Blockchain investigator ZachXBT has uncovered a classy phishing operation that has managed to compromise over 15 X accounts.
The scheme focused buyers in Solana-based meme cash and has resulted in an estimated lack of $500,000.
Solana Meme Coin Fraud
The Blockchain detective revealed in a December 24 social media post that the operation concerned impersonating the X crew and leveraging phishing web sites to achieve unauthorized entry to high-profile accounts.
The attackers used pretend copyright infringement notices to create a way of urgency, tricking account holders into visiting phishing web sites. These websites prompted customers to reset their two-factor authentication (2FA) or passwords.
As soon as credentials have been obtained, the hackers used the compromised accounts to push scams focusing on meme coin lovers.
Every compromised account shared a particular contract tackle tied to fraudulent Solana tokens, urging followers to take a position utilizing SOL. Posts usually featured the caption “Incoming Transmission,” adopted by a token announcement and contract particulars.
The cybercriminals additionally attempted to obscure their operations by bridging stolen funds between the Solana and Ethereum networks. Nevertheless, ZachXBT’s investigation uncovered that every one the hacked accounts have been linked via six deployer addresses used for the scams.
The scheme exploited the belief and huge audiences of crypto-focused accounts, a lot of which had over 200,000 followers. Distinguished ones affected included Kick, Cursor, The Area, Brett, and Alex Blania, with the primary reported incident occurring on November 26 involving RuneMine, whereas the latest was Kick on December 24.
Rising Threats to Social Media Platforms
This assault will not be an remoted incident however a part of a broader social media platform exploitation development by menace actors. X, a hub for crypto initiatives and creators, has more and more been focused for its prominence inside the neighborhood.
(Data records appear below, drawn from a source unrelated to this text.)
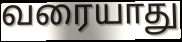
வரையாது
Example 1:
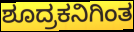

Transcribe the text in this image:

ಶೂದ್ರಕನಿಗಿಂತ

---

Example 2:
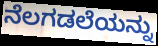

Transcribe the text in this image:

ನೆಲಗಡಲೆಯನ್ನು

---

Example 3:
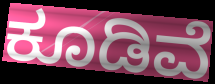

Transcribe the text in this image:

ಕೂಡಿವೆ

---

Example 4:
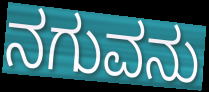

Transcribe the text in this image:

ನಗುವನು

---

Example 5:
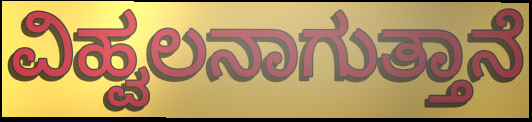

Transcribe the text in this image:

ವಿಹ್ವಲನಾಗುತ್ತಾನೆ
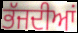
ਭੱਜਦੀਆਂ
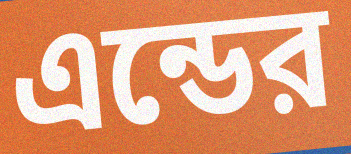
এন্ডের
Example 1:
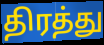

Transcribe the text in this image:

திரத்து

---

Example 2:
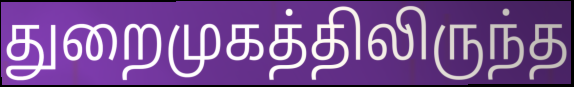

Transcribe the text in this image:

துறைமுகத்திலிருந்த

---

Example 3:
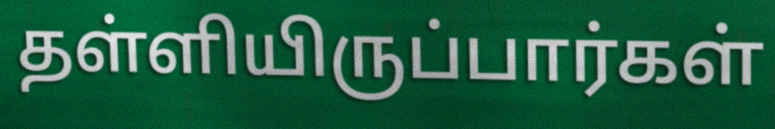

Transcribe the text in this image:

தள்ளியிருப்பார்கள்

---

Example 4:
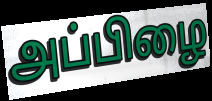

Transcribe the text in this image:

அப்பிழை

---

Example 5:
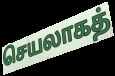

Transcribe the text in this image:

செயலாகத்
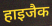
हाइजैक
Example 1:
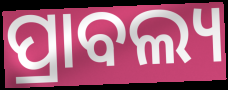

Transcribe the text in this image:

ପ୍ରାବଲ୍ୟ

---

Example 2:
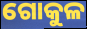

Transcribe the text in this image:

ଗୋକୁଳ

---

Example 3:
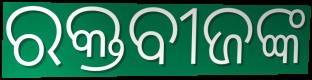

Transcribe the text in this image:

ରକ୍ତବୀଜଙ୍କ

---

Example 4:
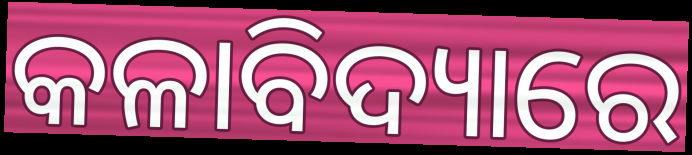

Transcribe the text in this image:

କଳାବିଦ୍ୟାରେ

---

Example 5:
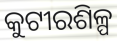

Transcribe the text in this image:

କୁଟୀରଶିଳ୍ପ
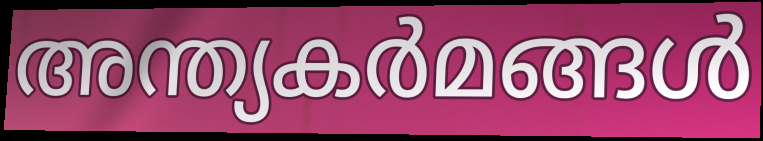
അന്ത്യകർമങ്ങൾ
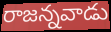
రాజన్నవాడు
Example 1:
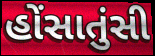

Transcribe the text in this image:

હોંસાતુંસી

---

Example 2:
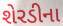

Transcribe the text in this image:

શેરડીના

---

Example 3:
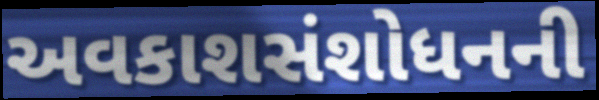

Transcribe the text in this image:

અવકાશસંશોધનની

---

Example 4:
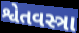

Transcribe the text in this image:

શ્વેતવસ્ત્રા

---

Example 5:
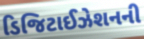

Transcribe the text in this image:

ડિજિટાઈઝેશનની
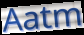
Aatm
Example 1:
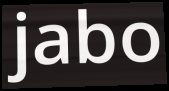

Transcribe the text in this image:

jabo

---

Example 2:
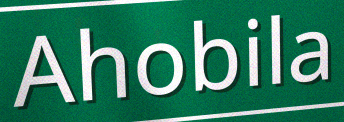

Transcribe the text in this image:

Ahobila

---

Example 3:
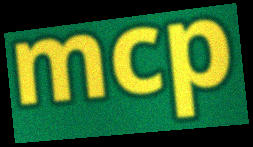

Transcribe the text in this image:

mcp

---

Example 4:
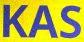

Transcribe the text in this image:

KAS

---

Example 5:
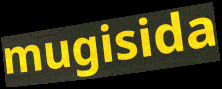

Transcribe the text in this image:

mugisida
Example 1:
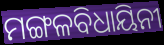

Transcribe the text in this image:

ମଙ୍ଗଳବିଧାୟିନୀ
In an identical investigation in November, ZachXBT exposed a number of account takeovers on X and Instagram, which fueled pump-and-dump schemes tied to meme cash. Victims reportedly misplaced over $3.5 million throughout this spree, which started in August 2024.
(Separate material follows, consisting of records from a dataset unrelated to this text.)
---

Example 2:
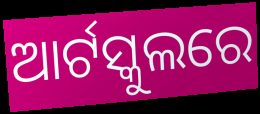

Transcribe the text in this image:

ଆର୍ଟସ୍କୁଲରେ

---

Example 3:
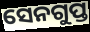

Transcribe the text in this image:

ସେନଗୁପ୍ତ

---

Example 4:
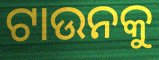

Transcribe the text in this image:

ଟାଉନକୁ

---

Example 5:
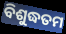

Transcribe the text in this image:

ବିଶୁଦ୍ଧତମ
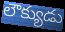
లౌక్యుడు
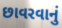
છાવરવાનું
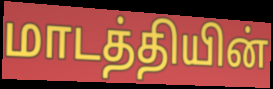
மாடத்தியின்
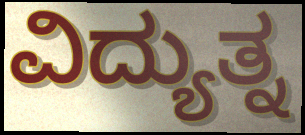
ವಿದ್ಯುತ್ನ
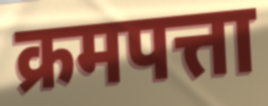
क्रमपत्ता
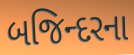
બજિન્દરના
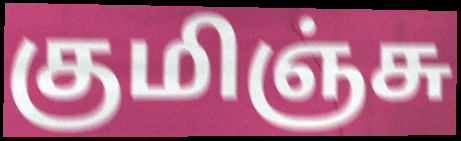
குமிஞ்சு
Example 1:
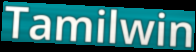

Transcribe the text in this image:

Tamilwin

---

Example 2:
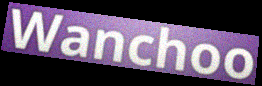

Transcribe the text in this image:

Wanchoo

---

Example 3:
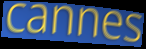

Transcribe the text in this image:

cannes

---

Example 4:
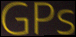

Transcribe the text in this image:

GPs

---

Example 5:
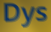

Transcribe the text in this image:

Dys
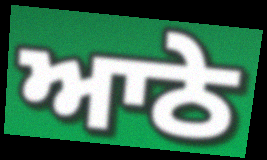
ਆਠੇ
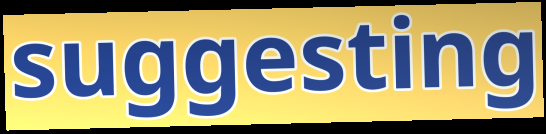
suggesting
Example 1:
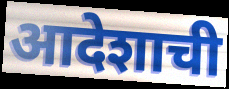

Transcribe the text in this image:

आदेशाची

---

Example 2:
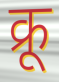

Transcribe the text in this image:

क्रू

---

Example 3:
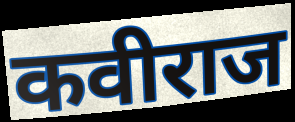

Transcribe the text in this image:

कवीराज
The sample of those assaults stays constant: accounts are breached, fraudulent tokens are promoted, and the proceeds are funneled into nameless wallets.
Notable examples embody the hacking of Symbiotic’s X account in October, the place phishing hyperlinks disguised as airdrop checklists led to tokens being stolen. EigenLayer’s account was hijacked that month to advertise a pretend airdrop marketing campaign. Reality Terminal AI founder Andy Ayrey’s account was additionally used to advertise fraudulent meme cash, netting the hacker $1.5 million.
Following the most recent incident, the on-chain sleuth has suggested customers to extend their account safety by limiting the reuse of electronic mail addresses throughout providers and utilizing safety keys for 2FA every time doable.
Binance Free $600 (CryptoPotato Unique): Use this link to register a brand new account and obtain $600 unique welcome provide on Binance (full details).
LIMITED OFFER for CryptoPotato readers at Bybit: Use this link to register and open a $500 FREE place on any coin!